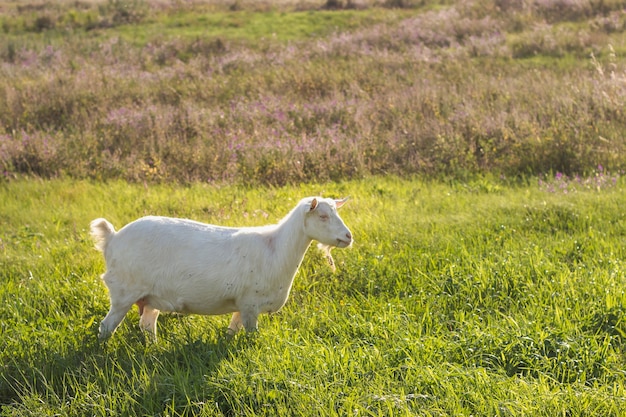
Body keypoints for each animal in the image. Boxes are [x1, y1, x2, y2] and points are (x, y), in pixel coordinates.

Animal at [89, 197, 352, 340]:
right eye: (323, 216)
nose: (348, 237)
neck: (275, 248)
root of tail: (112, 238)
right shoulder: (250, 304)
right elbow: (251, 336)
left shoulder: (242, 305)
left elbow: (231, 333)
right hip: (124, 291)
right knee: (106, 326)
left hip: (151, 297)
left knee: (147, 325)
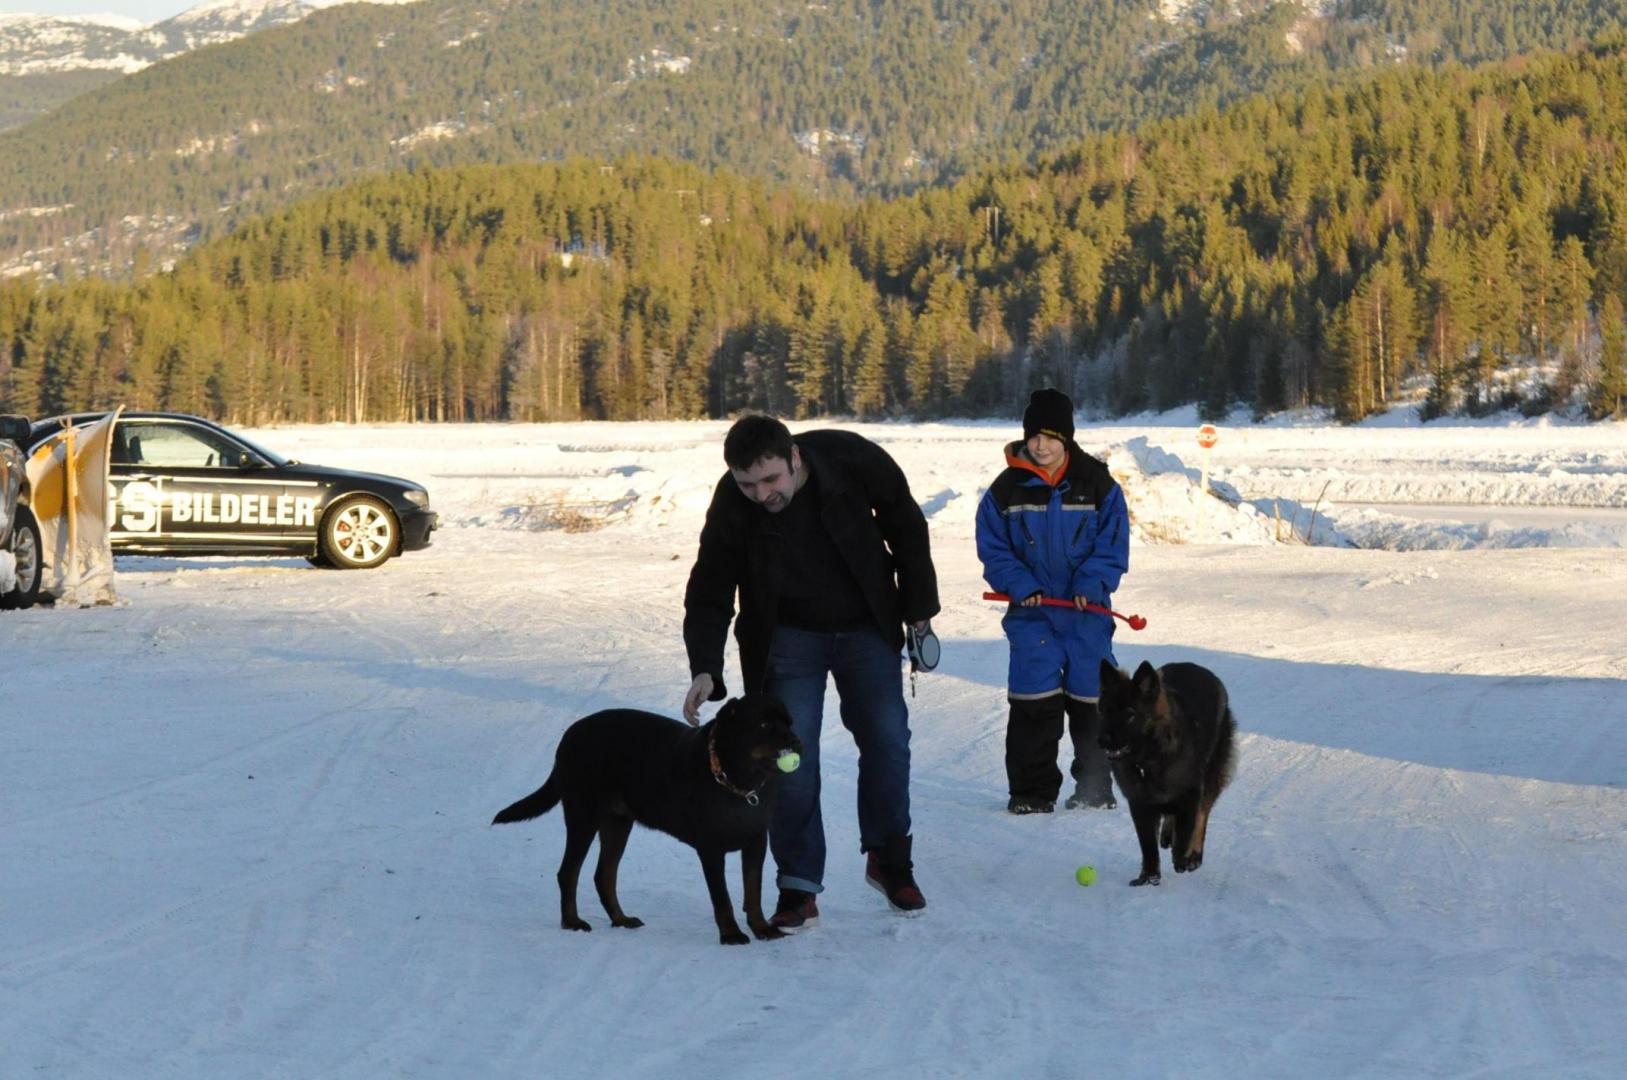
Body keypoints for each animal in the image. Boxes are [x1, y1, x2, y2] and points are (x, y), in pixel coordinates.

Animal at [491, 694, 802, 945]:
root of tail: (567, 737)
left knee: (604, 874)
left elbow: (753, 891)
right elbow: (722, 898)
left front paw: (762, 928)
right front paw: (731, 935)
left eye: (789, 723)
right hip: (582, 815)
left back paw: (621, 919)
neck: (738, 780)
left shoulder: (756, 840)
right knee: (569, 872)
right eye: (764, 725)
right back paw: (573, 922)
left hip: (617, 822)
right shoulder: (711, 848)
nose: (796, 741)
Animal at [1097, 659, 1237, 886]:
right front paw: (1149, 876)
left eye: (1129, 714)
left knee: (1202, 815)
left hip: (1211, 775)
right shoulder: (1140, 804)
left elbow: (1186, 830)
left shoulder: (1191, 794)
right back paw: (1167, 835)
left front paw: (1181, 859)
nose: (1102, 740)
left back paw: (1194, 855)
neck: (1149, 760)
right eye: (1104, 711)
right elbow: (1148, 846)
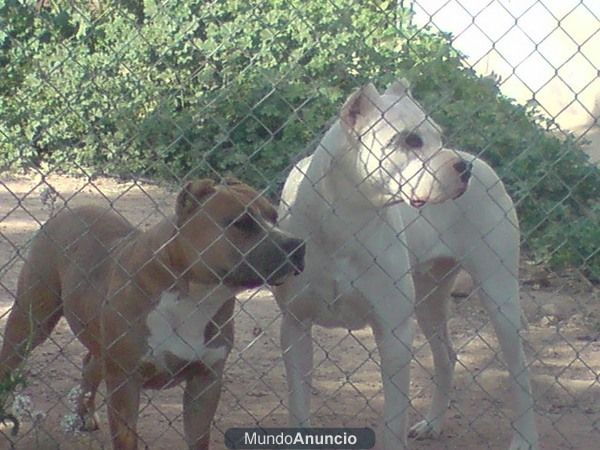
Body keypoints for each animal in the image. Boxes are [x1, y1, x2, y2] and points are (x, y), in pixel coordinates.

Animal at [0, 179, 304, 450]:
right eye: (241, 222)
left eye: (275, 217)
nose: (297, 244)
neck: (197, 296)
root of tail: (67, 212)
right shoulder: (125, 382)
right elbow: (126, 440)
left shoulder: (205, 382)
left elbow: (199, 439)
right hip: (31, 319)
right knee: (10, 360)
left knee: (90, 362)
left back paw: (84, 414)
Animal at [274, 81, 536, 450]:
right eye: (411, 140)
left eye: (439, 136)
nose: (463, 169)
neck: (345, 221)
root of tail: (482, 163)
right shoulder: (295, 327)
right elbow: (298, 408)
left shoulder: (394, 334)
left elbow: (394, 419)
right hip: (429, 300)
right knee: (445, 355)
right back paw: (433, 424)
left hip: (500, 298)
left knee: (519, 371)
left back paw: (524, 438)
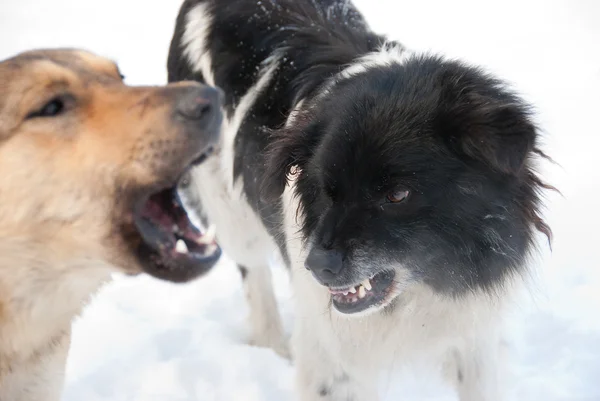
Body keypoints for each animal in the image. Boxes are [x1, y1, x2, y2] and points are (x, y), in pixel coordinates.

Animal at [166, 1, 552, 398]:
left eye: (397, 194)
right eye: (326, 189)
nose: (317, 266)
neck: (420, 289)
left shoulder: (474, 339)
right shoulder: (333, 358)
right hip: (231, 212)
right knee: (253, 272)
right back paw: (272, 345)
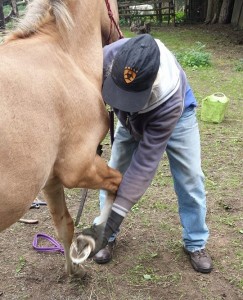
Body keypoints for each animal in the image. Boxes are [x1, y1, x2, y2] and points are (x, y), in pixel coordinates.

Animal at [0, 0, 121, 276]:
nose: (120, 38)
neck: (65, 55)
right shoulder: (79, 168)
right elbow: (115, 185)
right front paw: (91, 239)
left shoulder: (50, 179)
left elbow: (64, 224)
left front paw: (73, 269)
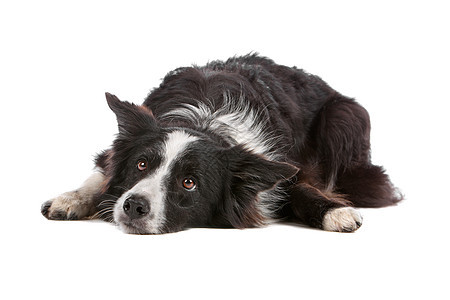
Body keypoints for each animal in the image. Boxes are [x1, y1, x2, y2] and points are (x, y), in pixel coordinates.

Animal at [40, 54, 402, 233]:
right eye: (141, 164)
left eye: (189, 183)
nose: (133, 206)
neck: (203, 122)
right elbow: (99, 176)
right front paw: (72, 199)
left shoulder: (282, 169)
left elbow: (302, 189)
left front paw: (336, 212)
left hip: (343, 119)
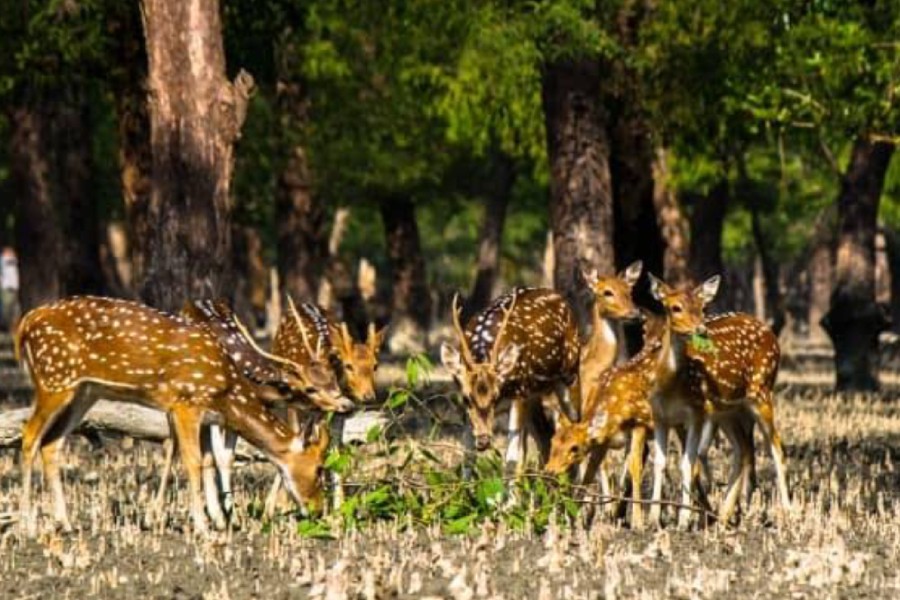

◆ PROBLEM STATEMENT: Write out the lines from the start of the material to the line with "right knee: (445, 355)", inclusive and exactly. Skip the pictures.

◆ RESPONSE BOX:
Body keypoints for each animal in the image. Boxes are [x1, y1, x2, y2] and points are (x, y), in pixel coordinates.

Animal at [89, 197, 352, 340]:
right eye: (323, 216)
nose: (348, 237)
neck: (275, 248)
root of tail: (112, 238)
right shoulder: (250, 304)
right elbow: (251, 336)
left shoulder: (242, 305)
left elbow: (231, 333)
right hip: (124, 291)
right knee: (106, 326)
left hip: (151, 297)
left knee: (147, 325)
Body keypoints for each animal in the image. Boxes are [x1, y1, x2, y2] and points are (x, y), in pixel coordinates.

Animal at [491, 694, 802, 945]:
root of tail: (567, 737)
left knee: (604, 874)
left elbow: (753, 891)
right elbow: (722, 898)
left front paw: (762, 928)
right front paw: (731, 935)
left eye: (789, 723)
right hip: (582, 815)
left back paw: (621, 919)
neck: (738, 780)
left shoulder: (756, 840)
right knee: (569, 872)
right eye: (764, 725)
right back paw: (573, 922)
left hip: (617, 822)
right shoulder: (711, 848)
nose: (796, 741)
Animal at [1097, 659, 1237, 886]:
right front paw: (1149, 876)
left eye: (1129, 714)
left knee: (1202, 815)
left hip: (1211, 775)
right shoulder: (1140, 804)
left elbow: (1186, 830)
left shoulder: (1191, 794)
right back paw: (1167, 835)
left front paw: (1181, 859)
nose: (1102, 740)
left back paw: (1194, 855)
neck: (1149, 760)
right eye: (1104, 711)
right elbow: (1148, 846)
Body keypoints for each animal in the image. Boxes are [x1, y1, x2, y2] and points are (x, y), in pixel coordinates.

Animal at [0, 179, 304, 450]:
right eye: (241, 222)
left eye: (275, 217)
nose: (297, 244)
neck: (197, 296)
root of tail: (67, 212)
right shoulder: (125, 382)
right elbow: (126, 440)
left shoulder: (205, 382)
left elbow: (199, 439)
right hip: (31, 319)
right knee: (10, 360)
left knee: (90, 362)
left back paw: (84, 414)
Animal at [274, 81, 536, 450]:
right eye: (411, 140)
left eye: (439, 136)
nose: (463, 169)
neck: (345, 221)
root of tail: (482, 163)
right shoulder: (295, 327)
right elbow: (298, 408)
left shoulder: (394, 334)
left elbow: (394, 419)
right hip: (429, 300)
right knee: (445, 355)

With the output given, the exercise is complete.